If it’s true that sexual reproduction both creates a different experience of time and provides a powerful relief from the loneliness of individuality and death by opening a portal to multi-generational transcendence of limitations…then it is interesting to consider what happens to our “sexual” experience of time on the largest scale of procreation, in the vast intergalactic distances and fringes of the visible Universe where gravity does not rule the roost, and things fly apart. What is intimacy beyond attraction, and what is the nature of the experience of time born from it?
We are changing, evanescent beings. There is no stable center of attraction, just as there is no center of gravity at the scale of galaxies sailing away from each other ever faster. We don’t so much fall in love as fall through love, meeting in a chasm of infinite distance. We don’t clone ourselves; we make babies, which involves a chemical fusion of genetics and an alchemical fusion of being to create a child in which the strangely familiar and heritable secrets itself within what is, in many respects, a brand new person.
It could be said that what we’re drawn to erotically, viscerally, is the void. The seething, pulsing emptiness that exists at the heart of the person before you, and within you, and beyond both of you. There is an expansive, propulsive energy, a fountain of potential becoming manifest moment by moment. To go toward the source of that explosion is to go back in time, toward who they were, not who they have become — that is the central paradox and mystery of intimacy when we are drawn to get closer to someone.
On the larger, deeper scale of existence, where “flying apart” happens and unbecoming takes over as the leading dynamic from becoming, we find this truth (which is at the heart of tantra) — that we are attracted to what is not really there: we’re propelled to the “luminous emptiness” between things rather than drawn in to the gravitational clusters and constellations that we perceive as things, as fixed objects. When I say “attracted to,” I don’t mean on an intellectual basis. I mean rather like how solder flows into a gap between metals, or air rushes to fill a vacuum. That is the nature of your erotic desire.

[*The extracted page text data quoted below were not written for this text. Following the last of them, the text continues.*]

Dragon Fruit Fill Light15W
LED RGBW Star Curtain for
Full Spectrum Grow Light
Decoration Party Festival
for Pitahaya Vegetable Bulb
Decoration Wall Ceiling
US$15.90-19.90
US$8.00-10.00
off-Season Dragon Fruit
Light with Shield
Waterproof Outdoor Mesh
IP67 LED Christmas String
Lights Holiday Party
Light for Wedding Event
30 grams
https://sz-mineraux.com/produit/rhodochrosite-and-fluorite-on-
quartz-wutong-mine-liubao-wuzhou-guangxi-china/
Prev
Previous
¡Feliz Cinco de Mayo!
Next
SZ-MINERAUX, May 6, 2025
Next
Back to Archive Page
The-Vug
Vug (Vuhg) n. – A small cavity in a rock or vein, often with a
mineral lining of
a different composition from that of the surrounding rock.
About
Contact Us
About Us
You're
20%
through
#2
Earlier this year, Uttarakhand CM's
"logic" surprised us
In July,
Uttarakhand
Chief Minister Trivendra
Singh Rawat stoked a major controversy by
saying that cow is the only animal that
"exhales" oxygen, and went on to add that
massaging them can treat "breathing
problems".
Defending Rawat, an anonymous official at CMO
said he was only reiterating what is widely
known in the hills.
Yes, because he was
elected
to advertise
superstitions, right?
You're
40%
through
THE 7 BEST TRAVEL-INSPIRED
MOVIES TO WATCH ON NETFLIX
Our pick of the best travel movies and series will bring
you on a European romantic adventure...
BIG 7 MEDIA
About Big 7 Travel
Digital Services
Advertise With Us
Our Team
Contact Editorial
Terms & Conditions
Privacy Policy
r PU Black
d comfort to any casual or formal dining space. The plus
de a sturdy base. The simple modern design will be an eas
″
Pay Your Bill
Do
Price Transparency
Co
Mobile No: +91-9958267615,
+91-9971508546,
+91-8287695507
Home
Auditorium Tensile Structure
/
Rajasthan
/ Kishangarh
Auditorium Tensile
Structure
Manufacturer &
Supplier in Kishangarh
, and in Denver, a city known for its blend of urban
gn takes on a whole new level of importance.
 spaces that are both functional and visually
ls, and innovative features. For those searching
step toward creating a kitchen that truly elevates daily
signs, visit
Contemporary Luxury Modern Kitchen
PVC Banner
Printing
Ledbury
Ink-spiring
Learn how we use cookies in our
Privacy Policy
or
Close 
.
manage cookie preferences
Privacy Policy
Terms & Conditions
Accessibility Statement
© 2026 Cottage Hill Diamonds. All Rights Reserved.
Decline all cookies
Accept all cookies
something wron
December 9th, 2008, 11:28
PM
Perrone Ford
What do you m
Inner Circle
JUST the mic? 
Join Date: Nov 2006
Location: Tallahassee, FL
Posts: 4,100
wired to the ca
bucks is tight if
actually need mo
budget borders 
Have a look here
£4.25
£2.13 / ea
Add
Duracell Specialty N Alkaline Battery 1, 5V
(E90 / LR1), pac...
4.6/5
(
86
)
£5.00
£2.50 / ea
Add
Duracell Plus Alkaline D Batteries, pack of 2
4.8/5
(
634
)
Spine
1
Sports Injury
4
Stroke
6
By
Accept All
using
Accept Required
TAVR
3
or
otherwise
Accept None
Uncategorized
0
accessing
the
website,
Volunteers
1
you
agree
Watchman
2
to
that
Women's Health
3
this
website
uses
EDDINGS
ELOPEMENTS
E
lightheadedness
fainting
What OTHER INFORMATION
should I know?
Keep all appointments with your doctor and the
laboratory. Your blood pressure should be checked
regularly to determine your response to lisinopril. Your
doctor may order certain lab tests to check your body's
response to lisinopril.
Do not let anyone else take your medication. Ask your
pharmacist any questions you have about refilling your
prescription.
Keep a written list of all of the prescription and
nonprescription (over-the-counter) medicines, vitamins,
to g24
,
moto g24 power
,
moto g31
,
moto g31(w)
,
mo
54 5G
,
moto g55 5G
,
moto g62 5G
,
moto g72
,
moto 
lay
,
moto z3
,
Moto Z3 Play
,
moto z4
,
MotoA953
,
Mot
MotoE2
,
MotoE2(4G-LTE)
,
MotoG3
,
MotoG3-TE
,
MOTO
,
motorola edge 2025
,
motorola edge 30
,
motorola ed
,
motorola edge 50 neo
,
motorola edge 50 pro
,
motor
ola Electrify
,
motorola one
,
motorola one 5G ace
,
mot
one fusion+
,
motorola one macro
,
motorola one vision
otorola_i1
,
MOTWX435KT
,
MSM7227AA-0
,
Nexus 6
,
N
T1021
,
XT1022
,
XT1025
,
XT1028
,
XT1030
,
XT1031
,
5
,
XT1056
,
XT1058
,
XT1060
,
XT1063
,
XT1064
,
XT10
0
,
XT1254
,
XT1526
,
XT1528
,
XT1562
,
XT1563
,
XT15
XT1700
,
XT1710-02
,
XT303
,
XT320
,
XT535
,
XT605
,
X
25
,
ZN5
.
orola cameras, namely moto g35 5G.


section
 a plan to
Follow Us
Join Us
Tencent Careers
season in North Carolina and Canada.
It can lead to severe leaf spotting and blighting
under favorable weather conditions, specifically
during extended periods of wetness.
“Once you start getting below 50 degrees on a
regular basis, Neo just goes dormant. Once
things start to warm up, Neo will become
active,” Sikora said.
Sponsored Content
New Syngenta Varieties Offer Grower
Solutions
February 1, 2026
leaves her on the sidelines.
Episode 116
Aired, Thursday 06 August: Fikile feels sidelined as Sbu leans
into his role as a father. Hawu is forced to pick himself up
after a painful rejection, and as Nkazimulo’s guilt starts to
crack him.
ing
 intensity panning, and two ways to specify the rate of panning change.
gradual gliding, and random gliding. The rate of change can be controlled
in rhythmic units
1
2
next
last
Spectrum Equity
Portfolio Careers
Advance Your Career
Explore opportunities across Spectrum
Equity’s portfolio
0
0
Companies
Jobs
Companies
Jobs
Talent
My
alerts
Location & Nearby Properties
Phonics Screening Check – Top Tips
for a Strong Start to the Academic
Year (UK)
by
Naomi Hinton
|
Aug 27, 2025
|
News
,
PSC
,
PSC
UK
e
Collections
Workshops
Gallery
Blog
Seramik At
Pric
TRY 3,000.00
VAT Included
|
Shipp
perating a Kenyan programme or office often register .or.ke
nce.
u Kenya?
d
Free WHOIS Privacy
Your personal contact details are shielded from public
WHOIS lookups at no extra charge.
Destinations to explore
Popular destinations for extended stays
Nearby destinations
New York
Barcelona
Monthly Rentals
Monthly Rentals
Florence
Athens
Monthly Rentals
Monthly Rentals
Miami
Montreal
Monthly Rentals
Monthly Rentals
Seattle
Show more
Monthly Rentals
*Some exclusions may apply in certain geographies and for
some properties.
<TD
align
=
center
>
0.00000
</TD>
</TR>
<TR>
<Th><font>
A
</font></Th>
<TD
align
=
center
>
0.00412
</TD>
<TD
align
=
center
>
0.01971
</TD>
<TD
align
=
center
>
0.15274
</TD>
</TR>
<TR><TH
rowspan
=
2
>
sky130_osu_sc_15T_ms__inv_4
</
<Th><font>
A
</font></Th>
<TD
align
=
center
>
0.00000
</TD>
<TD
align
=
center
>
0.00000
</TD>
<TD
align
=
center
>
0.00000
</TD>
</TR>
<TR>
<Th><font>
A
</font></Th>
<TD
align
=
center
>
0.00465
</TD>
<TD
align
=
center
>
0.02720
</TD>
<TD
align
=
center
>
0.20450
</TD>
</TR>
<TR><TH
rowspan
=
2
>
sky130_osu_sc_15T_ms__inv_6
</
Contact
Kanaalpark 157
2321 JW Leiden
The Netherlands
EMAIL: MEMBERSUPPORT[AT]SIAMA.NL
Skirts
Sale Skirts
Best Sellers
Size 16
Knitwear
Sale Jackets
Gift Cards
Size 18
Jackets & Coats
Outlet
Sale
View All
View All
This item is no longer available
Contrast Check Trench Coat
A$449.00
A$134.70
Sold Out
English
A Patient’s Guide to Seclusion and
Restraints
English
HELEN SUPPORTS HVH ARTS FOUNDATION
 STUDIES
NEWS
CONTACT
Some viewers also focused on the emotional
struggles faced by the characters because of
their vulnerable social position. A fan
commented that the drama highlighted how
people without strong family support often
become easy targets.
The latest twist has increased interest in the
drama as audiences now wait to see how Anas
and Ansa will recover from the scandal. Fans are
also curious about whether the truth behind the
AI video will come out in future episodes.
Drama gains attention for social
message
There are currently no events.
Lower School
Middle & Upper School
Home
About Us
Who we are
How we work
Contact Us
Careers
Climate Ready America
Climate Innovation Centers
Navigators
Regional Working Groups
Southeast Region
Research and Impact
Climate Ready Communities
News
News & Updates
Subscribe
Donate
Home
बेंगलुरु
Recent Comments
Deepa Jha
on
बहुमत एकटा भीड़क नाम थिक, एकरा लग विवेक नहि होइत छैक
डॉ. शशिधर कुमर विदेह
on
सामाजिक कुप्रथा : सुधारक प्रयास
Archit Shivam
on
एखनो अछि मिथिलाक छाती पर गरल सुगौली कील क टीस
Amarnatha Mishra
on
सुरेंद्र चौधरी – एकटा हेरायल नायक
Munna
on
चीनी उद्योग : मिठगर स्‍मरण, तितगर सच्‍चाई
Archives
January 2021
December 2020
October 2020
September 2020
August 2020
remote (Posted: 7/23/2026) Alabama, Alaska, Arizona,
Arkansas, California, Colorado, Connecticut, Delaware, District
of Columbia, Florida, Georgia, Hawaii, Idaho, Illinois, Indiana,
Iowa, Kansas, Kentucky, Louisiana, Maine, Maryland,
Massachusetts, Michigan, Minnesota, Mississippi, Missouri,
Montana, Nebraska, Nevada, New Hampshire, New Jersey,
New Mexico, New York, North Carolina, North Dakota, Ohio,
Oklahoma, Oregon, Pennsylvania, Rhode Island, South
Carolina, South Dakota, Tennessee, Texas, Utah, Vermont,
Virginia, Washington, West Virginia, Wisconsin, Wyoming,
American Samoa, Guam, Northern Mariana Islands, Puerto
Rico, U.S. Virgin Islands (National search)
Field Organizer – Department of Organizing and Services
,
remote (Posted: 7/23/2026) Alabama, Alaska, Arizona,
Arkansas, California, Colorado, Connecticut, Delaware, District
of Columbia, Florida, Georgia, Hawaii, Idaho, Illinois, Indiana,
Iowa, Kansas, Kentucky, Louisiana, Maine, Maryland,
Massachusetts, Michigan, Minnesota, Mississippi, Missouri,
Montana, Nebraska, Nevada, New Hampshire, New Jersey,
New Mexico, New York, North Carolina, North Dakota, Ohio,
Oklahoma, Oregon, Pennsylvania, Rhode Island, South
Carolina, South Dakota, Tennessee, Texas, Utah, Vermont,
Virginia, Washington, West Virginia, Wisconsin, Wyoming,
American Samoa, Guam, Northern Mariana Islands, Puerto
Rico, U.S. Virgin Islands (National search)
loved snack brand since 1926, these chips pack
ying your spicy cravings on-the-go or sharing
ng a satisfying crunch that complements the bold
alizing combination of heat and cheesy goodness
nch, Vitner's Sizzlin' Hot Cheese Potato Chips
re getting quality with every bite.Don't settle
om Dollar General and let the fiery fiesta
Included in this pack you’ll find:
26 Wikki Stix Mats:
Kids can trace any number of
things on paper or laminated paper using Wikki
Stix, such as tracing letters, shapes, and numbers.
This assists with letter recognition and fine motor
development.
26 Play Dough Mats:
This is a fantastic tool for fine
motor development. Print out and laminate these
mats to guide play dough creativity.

Could it be that the Universe expands ever more rapidly because it is rushing to meet its own emptiness?
Is there anything more to say of time? What is “tantric time,” which moves to the rhythm of the emptiness, the non-being of us all?
First, we discovered that our selves die. Then we discover that our selves are an illusion. They never existed…yet here we are. And suddenly, the tragedy of heroic, “sexual” time (the nostalgic drama that is the life-span of a unique, special individual) opens out into the complexity of what we might call trans-finite time…where an infinity of moments exist within every beat of “sexual” time.
It is on account of that vista of infinity-upon-infinity-upon-infinity which, in that moment (ha!) murders our sorrow, our loneliness, our self-centeredness…On account of that truth, that transformation and bliss, we seek erotic fulfillment so obsessively, so anciently, so ineluctably. We are not seeking to come together in sex. We are drawn (like solder in flux) to the moment where we fly apart to the infinite horizon, and time stops being time.